The inability of the poorest applicants to obtain a land allotment was why, initially, the state introduced three types of credit (for assignment of, investment in, and running of a farm) and loans from the so-called Compensation fund. There were, however, considerable differences between acquirers: one hectare of land was cheaper for those who acquired larger allotments. These acquirers were able to get credit more easily and on better terms, and they had to pay just a tenth of the land price in advance, whereas minor applicants had to pay half of the purchase price. As a consequence, the average indebtedness for 1 ha reached 2500 Crowns within a few years (Otáhal, Citation1963, p. 202). In many cases, however, the loans were not invested in agricultural production and its modernisation but used instead for family, community and religious activities (Crampton, Citation1994, p. 35). The following figure describes the outcomes of the redistribution of the land ( and ).

Figure 7 Division of the land in 1930 (according to seize of the tenure). Source: Calculation based on Otáhal, (Citation1963, p. 250).

Figure 7 Division of the land in 1930 (according to seize of the tenure). Source: Calculation based on Otáhal, (Citation1963, p. 250).

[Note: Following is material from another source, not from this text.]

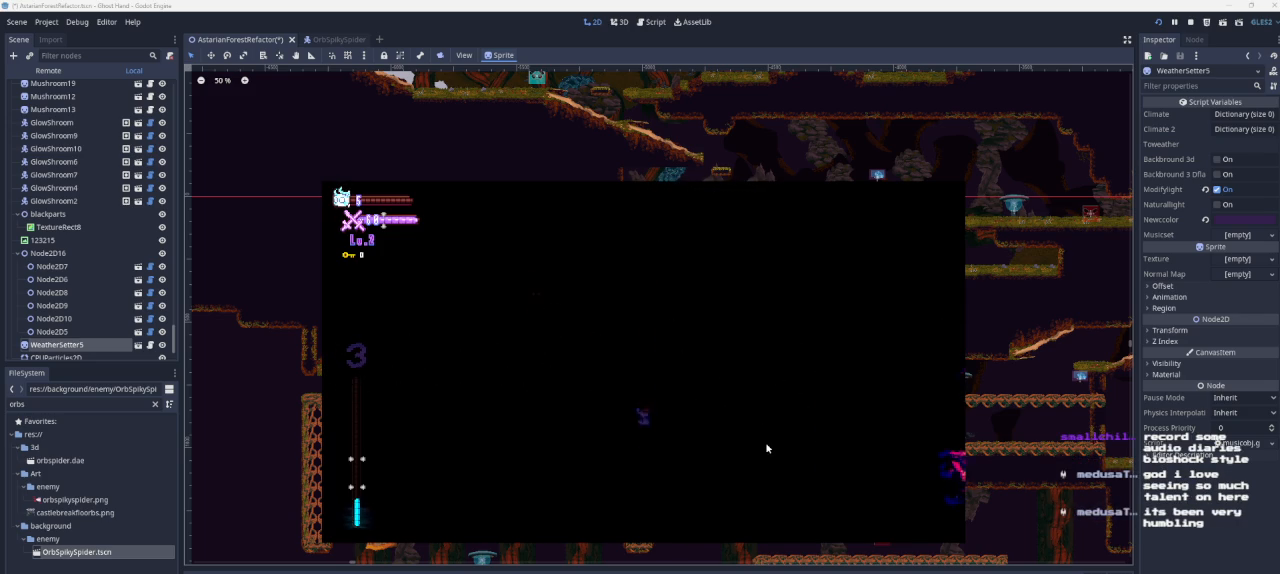
{"buttons": [], "left_stick": "right", "right_stick": "center", "events": [[67, "left_stick", "right"], [367, "R1", "down"], [500, "R1", "up"]]}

Figure 8 Division of the land in 1930 (according to the number of owners). Source: Calculation based on Otáhal, (Citation1963, p. 250).

Figure 8 Division of the land in 1930 (according to the number of owners). Source: Calculation based on Otáhal, (Citation1963, p. 250).

According to the 1930 statistics, large farms of more than 100 ha were owned by less than 1% of landowners who owned 30% of the entire land; as and clearly show, in 1906, the acreage above 100 ha was also owned by less than 1% of landowners who owned 38% of the entire land. Thus, large estates were not liquidated; only their ownership structure was changed – so were the names of some owners. The reason why large estates were not liquidated lies in residual estates and other large tenures. As already mentioned, the allotment act defined them as any acreage larger than 30 ha that would be economically depreciated by parcelling it out. During the 1920s and 1930s, several legal norms were adopted that allowed large farm owners to keep the land, when necessary from the perspective of cultural heritage or industrial purposes.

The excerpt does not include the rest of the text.